Somatic therapy focuses on releasing trauma stored in the body through touch and movement. It helps discharge chronic muscle tension to regulate the nervous system. This therapy is especially effective for trauma patients who don’t respond to talk therapy.

Additional Healing Modalities

Other practices can complement therapy to address trauma holistically. These include yoga, meditation, art or music therapy, acupuncture, and neuro-feedback.

Releasing Trapped Emotions

Adding practices to acknowledge and move through painful emotions can accelerate healing. These include identifying and naming your feelings, shadow work, intentional movement, talking to a friend, and journaling.

Mindset Shifts

Adjusting your mindset helps you feel less overwhelmed. Remember, you are not broken, it’s not your fault, progress over perfection, and allow feelings to flow.

Calm the Nervous System

Daily rituals that engage the parasympathetic nervous system quiet the body’s stress responses. These include breathwork, yoga, meditation, spending time in nature, mindful movement, and listening to music.

Support Your Body

Strengthen your physical health with good daily habits such as balanced nutrition, high-quality sleep, supplements, bodywork, and limit alcohol.

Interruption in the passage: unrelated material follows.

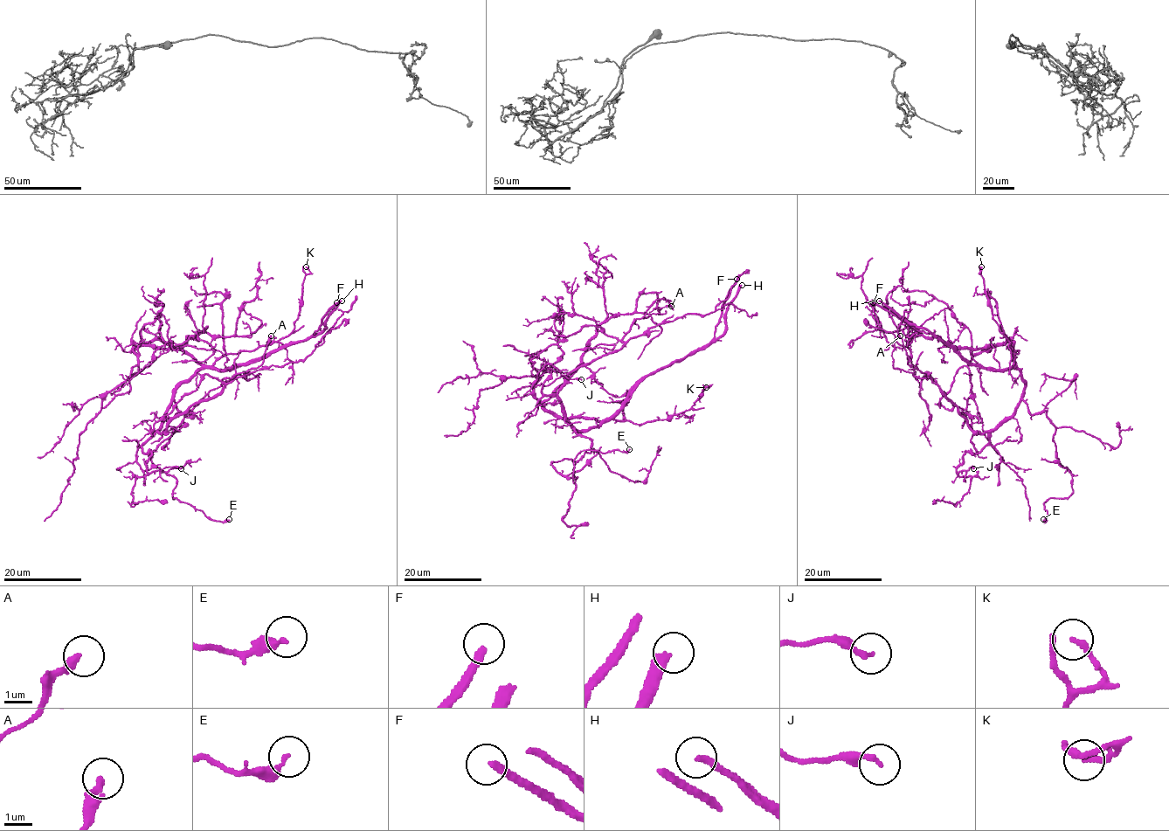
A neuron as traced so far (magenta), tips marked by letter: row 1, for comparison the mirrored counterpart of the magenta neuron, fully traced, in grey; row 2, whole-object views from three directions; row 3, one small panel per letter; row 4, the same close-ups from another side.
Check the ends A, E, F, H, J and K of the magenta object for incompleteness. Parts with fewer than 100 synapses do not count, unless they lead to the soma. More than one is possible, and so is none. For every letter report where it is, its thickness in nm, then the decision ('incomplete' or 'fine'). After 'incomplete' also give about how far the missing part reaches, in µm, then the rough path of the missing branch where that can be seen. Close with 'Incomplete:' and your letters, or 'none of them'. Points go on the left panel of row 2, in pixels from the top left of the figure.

In conclusion, we all experience painful experiences that can imprint themselves onto our hearts, bodies, and mental health. But remember, your story does not end there. You can edit and revise the narrative – reframing trauma not as something that broke you but something that made you stronger, wiser, and more compassionate with a deeper appreciation for life. Releasing stored trauma is possible through proven therapies and daily practices.